With The sick child Ilya Kabakov does more than recreate a place, he recreates an atmosphere. Despite the emptiness of the installation’s spaces, the visitor senses a human presence evoked by a series of clues hinting at a temporary absence. Wandering through the three rooms of this apartment—devised specifically for the show—the spectator feels thrown into a foreign world, into somebody else’s life of which he knows no detail.

As soon as we pass through the doorway that divides the apartment from the rest of the gallery, the silence is broken by the incessant ticking of a wall clock whose hands, despite the passing of time, stand still. We find ourselves in a kitchen where it seems time has been frozen. We can see a pan sitting on the electric ring, a vase and jug close by, on the wall there’s an old hanging, some small pictures, and postcards.

The second room is a narrow, middle-class dining room with a table set ready for two and a threadbare two piece suite, a glass fronted sideboard full of old household goods, and a nondescript lamp which dimly lights the room. A white curtain divides the third room in two, concealing a metal-framed bed with a pillow and duvet on top. Next to the bed we find a chair and the nerve center of the entire installation: a tiny theatre lit from the inside and brought to life by puppets dancing to the sound of soft background music. For the “sick child” of the piece’s title, and the viewer, this puppet show marks the presence of two unwanted visitors: “the repugnant George and his friend Coco.”

The interiors of Soviet homes are reiterated in another work on exhibition; a canvas which takes its inspiration from the war waged against the infestation of flies by the residents of various council apartment blocks where, even today, families have to share kitchens and bathrooms with their neighbors.
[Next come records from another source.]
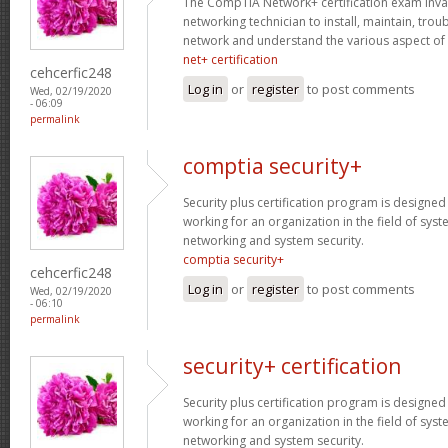
The CompTIA Network+ certification exam invaria
networking technician to install, maintain, tro
network and understand the various aspect of
net+ certification
cehcerfic248
Log in
or
register
to post comments
Wed, 02/19/2020
- 06:09
permalink
comptia security+
Security plus certification program is designe
working for an organization in the field of sys
networking and system security.
comptia security+
cehcerfic248
Log in
or
register
to post comments
Wed, 02/19/2020
- 06:10
permalink
security+ certification
Security plus certification program is designe
working for an organization in the field of sys
networking and system security.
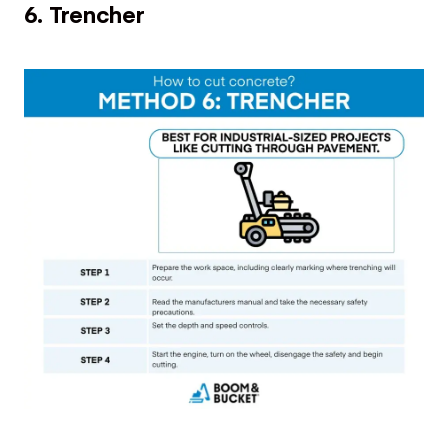
6. Trencher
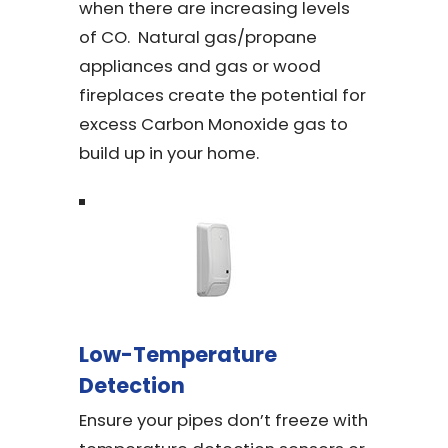
when there are increasing levels
of CO. Natural gas/propane
appliances and gas or wood
fireplaces create the potential for
excess Carbon Monoxide gas to
build up in your home.
Low-Temperature
Detection
Ensure your pipes don’t freeze with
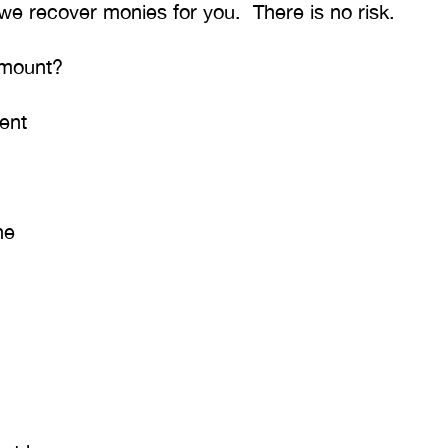
 we recover monies for you. There is no risk.
T. HILL
NIKKI T
amount?
ent
ne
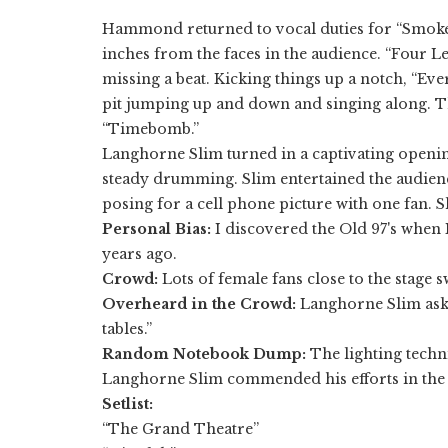
​Hammond returned to vocal duties for “Smoker
inches from the faces in the audience. “Four L
missing a beat. Kicking things up a notch, “Ev
pit jumping up and down and singing along. Th
“Timebomb.”
Langhorne Slim turned in a captivating openin
steady drumming. Slim entertained the audien
posing for a cell phone picture with one fan. S
Personal Bias:
I discovered the Old 97's when 
years ago.
Crowd:
Lots of female fans close to the stage 
Overheard in the Crowd:
Langhorne Slim aske
tables.”
Random Notebook Dump:
The lighting techn
Langhorne Slim commended his efforts in the m
Setlist:
“The Grand Theatre”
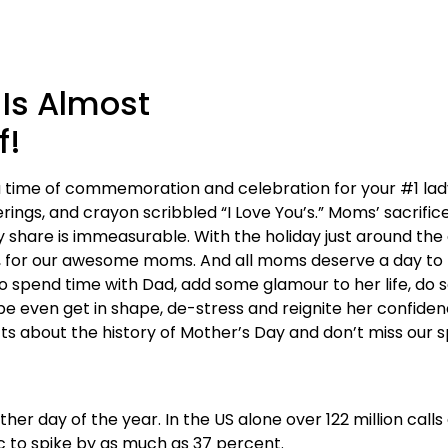
 Is Almost
f!
 time of commemoration and celebration for your #1 lady. 
rings, and crayon scribbled “I Love You’s.” Moms’ sacrifice
 share is immeasurable. With the holiday just around the c
 for our awesome moms. And all moms deserve a day to b
o spend time with Dad, add some glamour to her life, do s
be even get in shape, de-stress and reignite her confide
cts about the history of Mother’s Day and don’t miss our s
r day of the year. In the US alone over 122 million call
c to spike by as much as 37 percent.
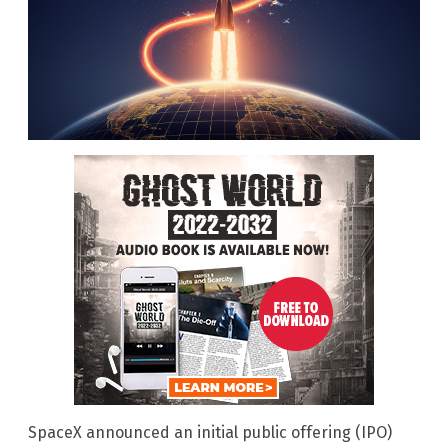
SpaceX announced an initial public offering (IPO)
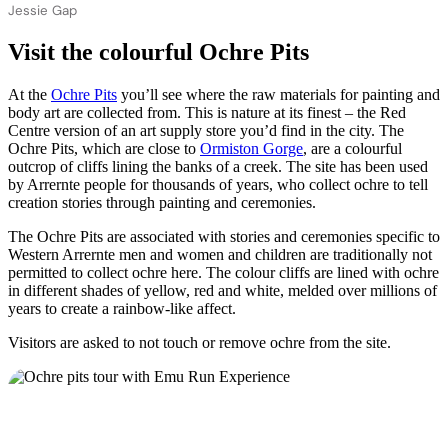
Jessie Gap
Visit the colourful Ochre Pits
At the
Ochre Pits
you’ll see where the raw materials for painting and
body art are collected from. This is nature at its finest – the Red
Centre version of an art supply store you’d find in the city. The
Ochre Pits, which are close to
Ormiston Gorge
, are a colourful
outcrop of cliffs lining the banks of a creek. The site has been used
by Arrernte people for thousands of years, who collect ochre to tell
creation stories through painting and ceremonies.
The Ochre Pits are associated with stories and ceremonies specific to
Western Arrernte men and women and children are traditionally not
permitted to collect ochre here. The colour cliffs are lined with ochre
in different shades of yellow, red and white, melded over millions of
years to create a rainbow-like affect.
Visitors are asked to not touch or remove ochre from the site.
In the blue canvas our attention is centered on a life-sized fly and a cut and thrust sparring match between two Soviets portrayed by Kabakov in the two top corners: “who does this fly belong to?” “I don’t know”. In the installation entitled How to meet an angel, a man, after eventually freeing himself from the weights and ties strewn along a twisting staircase, is finally ready to entrust himself to the arms of an angel.